Caller: That's what I thought you were there for.
Counselor: I am. However, sometimes if one can talk face
to face with someone it seems to help more. That was what I
meant by asking that.
Caller: I have trouble getting out, and counselors have
long waiting lists.
Comment: The counselor is trying to encourage the caller
to follow up by seeking face to face help. This is a good idea,
but the caller doesnt like it and makes excuses. The referral
may have come across better if the conversation had started
out better with a better and longer caring connection with the
callers feelings of loss and pain and struggle to adjust.
Counselor:
I'm concerned for you. It seems that you are really hurting.

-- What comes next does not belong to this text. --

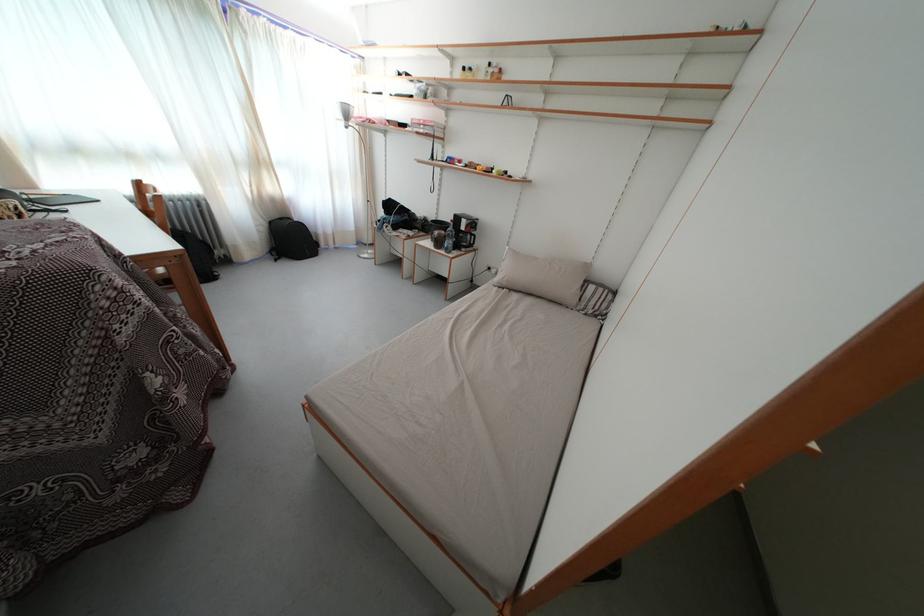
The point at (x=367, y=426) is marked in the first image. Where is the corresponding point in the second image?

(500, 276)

Please give me a moment to think about what you've said.
Comment:
Here is a caring response. The pause is also helpful (On the
internet a pause needs to be spelled out!), as the counselor
is trying to figure out how to deal with the callers spoiling.
Counselor: The serenity prayer is what comes to me. Are
you familiar with it?
Caller: I am familiar with it, but can find no help from
it.
Counselor: I would encourage you to pray it and to pray
it out loud. When things, especially positive things, are spoken
aloud, they are more powerful. If you cannot read, perhaps you
could listen to some encouraging tapes and also go to the Crystal
Cathedral web page and read some of the articles and sermons
to help you. Particularly one by Dr. Schuller: "How to Manage
Your Moods." I am not saying this is "just a mood" you are in...
this is a really powerful article.
Caller: I would have thought by now that you'd have noticed
that I wasn't a Christian, I thought you dealt with everyone,
and not just Christians.
Counselor: We do. Perhaps that could be a consideration
for you. To investigate that possibility of accepting Christ.
Caller: I have investigated, but it is not for me.
Counselor: I hope that you will reconsider that decision.
I am glad you came to New Hope and we will all say prayers for
you. I need to go. My husband is waiting, as my shift has gone
overtime. You can come back online and someone else will be
online to help. God loves you and so do I.
Comment:
Understandably, the Counselor had trouble dealing with this
callers negativity that surfaced at the end. She also
struggled to wrap up the conversation at the end. The resources
were a good idea, but didnt fit this caller and shouldnt
have been pushed once the caller declined. One possible response
to the callers negativity would be, "You seem frustrated.
What is it that you want from this call that youre not
getting?" A good way to wind down a conversation like this
is to say something like, "I need to be going in a few
minutes, what can I do to help you before we finish?" Or,
"I have to sign off in five minutes. Is there something
else you need to say or hear before I leave?"
Closing
Comment: Even though this counselor missed some important
opportunities for connecting through active listening and got
off track in some places there were was also some good help
offered: being there to chat, trying too help, validating and
caring for her feelings and struggles in the middle part, and
offering to pray. This caller was negative, critical, spoiling,
and difficult to help and that is part of the reason why this
call was disappointing to the caller.